**Selected text:**
Reputation: 131
Suppose I have
set.seed(2020) # make the results reproducible
a <- rnorm(100, 0, 1)
My probability density is estimated through kernel density estimator (gaussian) in R using the R built in function density
. The question is how to integrate the square of the estimated density. It does not matter between which values, let us suppose between -Inf
and +Inf
. I have tried the following:
f <- approxfun(density(a)$x, density(a)$y)
integrate (f*f, min(density(a)$x), max(density(a)$x))
Upvotes: 3
Views: 383
Reputation: 173793
There are a couple of problems here. First you have the x
and y
round the wrong way in approxfun
. Secondly, you can't multiply function names together. You need to specify a new function that gives you the square of your original function:
set.seed(2020)
a <- rnorm(100, 0, 1)
f <- approxfun(density(a)$x, density(a)$y)
f2 <- function(v) ifelse(is.na(f(v)), 0, f(v)^2)
integrate (f2, -Inf, Inf)
#> 0.2591153 with absolute error < 0.00011
We can also plot the original density function and the squared density function:
curve(f, -3, 3)
curve(f2, -3, 3, add = TRUE, col = "red")
Upvotes: 3
Reputation: 76402
Here is a way using package caTools
, function trapz
. It computes the integral given a vector x
and its corresponding image y
using the trapezoidal rule.
I also include a function trapzf
based on the original to have the integral computed with the function returned by approxfun
trapzf <- function(x, FUN) trapz(x, FUN(x))
set.seed(2020) # make the results reproducible
a <- rnorm(100, 0, 1)
d <- density(a)
f <- approxfun(d$x, d$y)
int1 <- trapz(d$x, d$y^2)
int2 <- trapzf(d$x, function(x) f(x)^2)
int1
#[1] 0.2591226
identical(int1, int2)
#[1] TRUE
Upvotes: 2
Reputation: 101064
I think you should write the objective function as function(x) f(x)**2
, rather than f*f
, e.g.,
> integrate (function(x) f(x)**2, min(density(a)$x), max(density(a)$x))
0.2331793 with absolute error < 6.6e-06
Upvotes: 2

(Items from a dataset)
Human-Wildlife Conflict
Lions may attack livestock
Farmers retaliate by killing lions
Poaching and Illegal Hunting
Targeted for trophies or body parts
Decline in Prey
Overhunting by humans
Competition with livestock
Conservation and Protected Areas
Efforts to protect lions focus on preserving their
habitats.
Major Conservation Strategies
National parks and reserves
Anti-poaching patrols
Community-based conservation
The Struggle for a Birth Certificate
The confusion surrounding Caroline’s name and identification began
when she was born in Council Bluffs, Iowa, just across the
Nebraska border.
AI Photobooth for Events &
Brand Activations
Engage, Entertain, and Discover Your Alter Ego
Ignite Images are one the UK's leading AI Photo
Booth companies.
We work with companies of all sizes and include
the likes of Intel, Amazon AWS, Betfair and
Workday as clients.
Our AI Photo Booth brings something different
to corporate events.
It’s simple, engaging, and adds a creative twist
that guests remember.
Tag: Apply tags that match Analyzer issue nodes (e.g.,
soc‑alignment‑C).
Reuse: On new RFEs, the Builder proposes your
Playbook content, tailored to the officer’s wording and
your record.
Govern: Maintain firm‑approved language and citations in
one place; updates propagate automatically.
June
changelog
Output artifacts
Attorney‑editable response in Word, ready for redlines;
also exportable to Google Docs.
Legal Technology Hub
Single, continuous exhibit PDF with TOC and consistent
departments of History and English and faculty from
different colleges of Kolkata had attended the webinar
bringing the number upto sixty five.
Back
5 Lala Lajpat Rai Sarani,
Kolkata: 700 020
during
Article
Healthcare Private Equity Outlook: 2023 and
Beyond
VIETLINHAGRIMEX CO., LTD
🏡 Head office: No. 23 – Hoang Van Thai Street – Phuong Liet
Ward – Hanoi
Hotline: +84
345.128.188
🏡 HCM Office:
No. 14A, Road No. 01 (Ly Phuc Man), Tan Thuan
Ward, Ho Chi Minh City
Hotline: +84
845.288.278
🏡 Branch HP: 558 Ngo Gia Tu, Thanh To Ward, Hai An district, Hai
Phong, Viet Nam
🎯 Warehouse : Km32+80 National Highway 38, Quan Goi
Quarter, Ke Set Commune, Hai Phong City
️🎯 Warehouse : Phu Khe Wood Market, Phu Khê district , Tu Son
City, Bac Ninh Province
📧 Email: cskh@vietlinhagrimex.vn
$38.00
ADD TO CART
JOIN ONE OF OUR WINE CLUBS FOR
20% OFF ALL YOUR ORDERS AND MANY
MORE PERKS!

**Tasks for this exercise:**
1 > Which reputation figures appear in the density-integration thread? List all of them.
2 > In the density-integration thread, shorten the paragraph beginning "Here is a way using package caTools" to a single sentence that keeps its main facts.
3 > Rewrite the density-integration thread from "int1 <- trapz(d$x, d$y^2)" to "f(x)**2, min(density(a)$x), max(density(a)$x))", swapping "int1" for "result1" throughout.
None of the rows are needed for what comes next.

**Answers to the problems:**
1 > 131, 173793, 76402, 101064

2 > The caTools function trapz uses the trapezoidal rule to compute an integral from a vector x and its corresponding image y.

3 >
result1 <- trapz(d$x, d$y^2)
int2 <- trapzf(d$x, function(x) f(x)^2)
result1
#[1] 0.2591226
identical(result1, int2)
#[1] TRUE
Upvotes: 2
Reputation: 101064
I think you should write the objective function as function(x) f(x)**2
, rather than f*f
, e.g.,
> integrate (function(x) f(x)**2, min(density(a)$x), max(density(a)$x))